Críticas AdoroCinema
3,5
Bom
Maria e João: O Conto das Bruxas

Troca de protagonismo que se sustenta

por Barbara Demerov

Optar por uma nova versão de um conto de clássico da literatura, João e Maria, poderia ser um tiro no pé devido à extensão da fama desta narrativa. Todo mundo conhece a história, mas em Maria e João uma inversão que se justifica muito bem desde o princípio, não se limitando somente à mudança do título. Ao dar espaço para Maria, inclusive com poderes sobrenaturais, o filme adentra uma atmosfera ainda mais sombria do que aquela que sempre foi encontrada na casa da bruxa que atrai crianças para sua casa a fim de transformá-las em refeição.

O diretor Oz Perkins (filho de Anthony Perkins) revitaliza o conto dando espaço à personagem de Sophia Lillis de uma forma inesperada, mas não menos orgânica. É dela que vem a necessidade de percorrer a floresta sombria com seu irmão, pois a mãe, viúva, exige de Maria responsabilidades precoces e extremamente incômodas (como a de trabalhar na casa de um homem mais velho que apenas a vê como brinquedo sexual).
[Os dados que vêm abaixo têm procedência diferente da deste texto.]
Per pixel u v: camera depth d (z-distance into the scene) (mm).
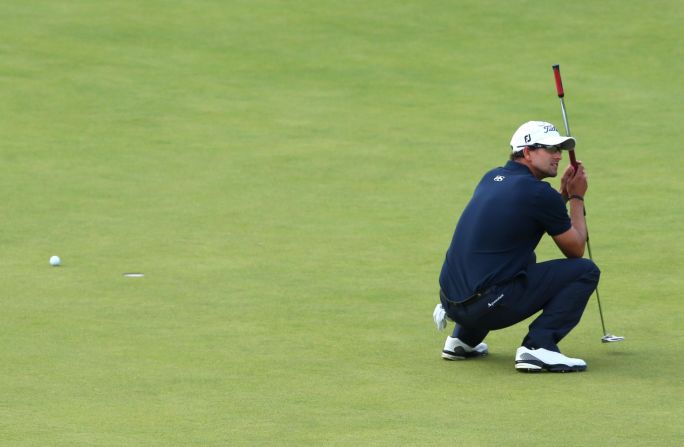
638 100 67562
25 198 48062
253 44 79688
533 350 26984
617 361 27781
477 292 27125
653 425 22547
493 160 55594
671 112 64875
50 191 49312
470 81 72375
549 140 27594
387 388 25531
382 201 48156
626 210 45969
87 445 21469
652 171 52844
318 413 23578
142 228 43594
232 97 68438
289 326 31250
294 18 85688
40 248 40531
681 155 55844
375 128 62031
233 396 24844
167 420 23078
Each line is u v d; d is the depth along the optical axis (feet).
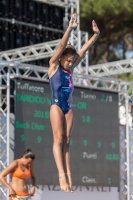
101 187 139.54
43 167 126.31
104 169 137.49
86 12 229.86
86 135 134.51
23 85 124.67
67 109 49.55
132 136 148.87
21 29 180.24
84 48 51.21
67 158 49.42
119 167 140.67
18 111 123.13
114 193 142.00
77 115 133.18
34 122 125.80
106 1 224.12
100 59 273.13
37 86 127.24
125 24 245.24
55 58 48.62
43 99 127.95
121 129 148.36
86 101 135.44
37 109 126.62
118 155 140.77
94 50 262.88
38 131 126.11
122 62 160.15
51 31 185.88
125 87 146.00
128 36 277.23
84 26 244.42
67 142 49.55
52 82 49.19
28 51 160.86
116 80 143.43
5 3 175.94
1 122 124.36
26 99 124.77
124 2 226.17
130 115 158.92
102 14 228.84
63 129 49.42
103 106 138.92
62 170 48.06
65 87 49.19
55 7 186.39
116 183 139.95
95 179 135.33
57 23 186.60
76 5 162.71
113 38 261.24
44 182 126.31
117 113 141.79
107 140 138.82
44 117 127.65
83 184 132.77
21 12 179.83
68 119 49.60
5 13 175.73
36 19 183.32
São poucas as cenas que demonstram a dificuldade enfrentada por uma menina que busca se conhecer melhor como qualquer outra, mas tudo é bem delineado de modo a deixar clara as possíveis ramificações da jornada da protagonista.

Para garantir o clima de tensão e mistério, que quase nunca saem da tela, Perkins conta com o notável trabalho do diretor de fotografia Galo Olivares. Não que o roteiro não seja bom o suficiente, mas o que mais se destaca em Maria e João é justamente o visual impecável. Os ambientes de cores frias - seja na casa ou na floresta - e as formas triangulares que cercam o local escuro se unem à planos diferenciados, incluindo o uso de câmera grande angular e planos subjetivos que fortalecem as descobertas de Maria acerca da senhora que acolheu ela e seu irmão.
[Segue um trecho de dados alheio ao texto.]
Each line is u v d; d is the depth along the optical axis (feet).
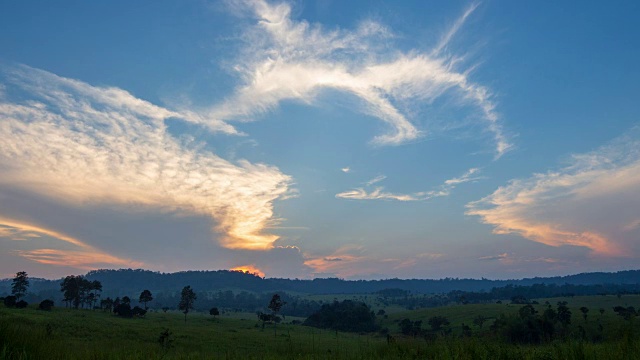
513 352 42.47
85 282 538.47
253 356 49.42
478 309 585.63
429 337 56.24
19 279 451.94
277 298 552.00
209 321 469.57
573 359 38.01
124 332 255.91
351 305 625.00
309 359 46.70
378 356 47.93
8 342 36.99
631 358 35.73
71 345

Curiosamente, é na extensão do conto que estão os elementos mais fantasiosos do filme. Maria e João vai inserindo as informações aos poucos ao espectador, apesar de nada ali ser exatamente tão abrupto. O olhar é sempre o da protagonista, o que facilita a imersão por estarmos acompanhando as viradas narrativa ao mesmo tempo que Maria. Assim, com a magia e os horizontes providenciados por Holda (Alice Krige), a menina finalmente conhece a sensação de pertencimento.
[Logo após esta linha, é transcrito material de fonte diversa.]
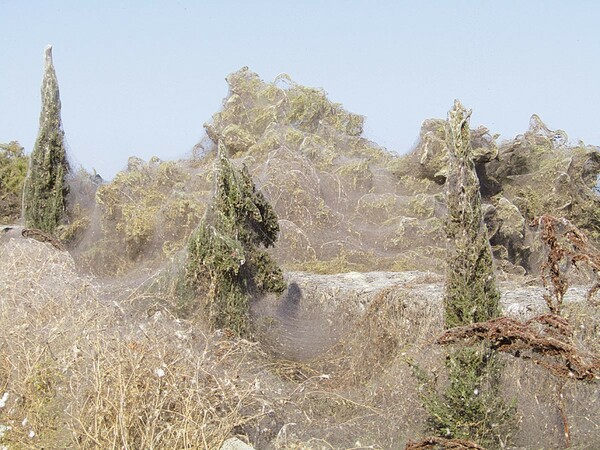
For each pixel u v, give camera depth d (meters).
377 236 14.33
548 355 5.66
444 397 5.81
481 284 5.70
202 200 13.80
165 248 12.80
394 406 6.53
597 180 16.61
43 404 5.86
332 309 9.45
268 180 14.30
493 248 14.44
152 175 15.28
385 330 8.08
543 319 5.45
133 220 13.53
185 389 5.62
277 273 8.83
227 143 16.02
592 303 6.75
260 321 8.66
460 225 5.71
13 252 9.37
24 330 6.47
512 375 6.05
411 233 14.20
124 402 5.43
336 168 15.65
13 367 6.05
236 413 5.86
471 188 5.70
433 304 7.51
Tal sensação e os desdobramentos que isso acarreta formam o verdadeiro ponto de virada do longa. Afinal, para se tornar um indivíduo livre mental e fisicamente, é preciso tomar algumas atitudes que, mesmo não sendo nada fáceis, podem ser essenciais para evoluir. Maria e João traz questionamentos sobre o papel da mulher na sociedade e os contrastes existentes em irmãos que se amam (uma se conecta com árvores e outro que comemora a queda delas com o machado) no formato de fábula, narrada em primeira pessoa e com uma identidade visual primorosa para acompanhar.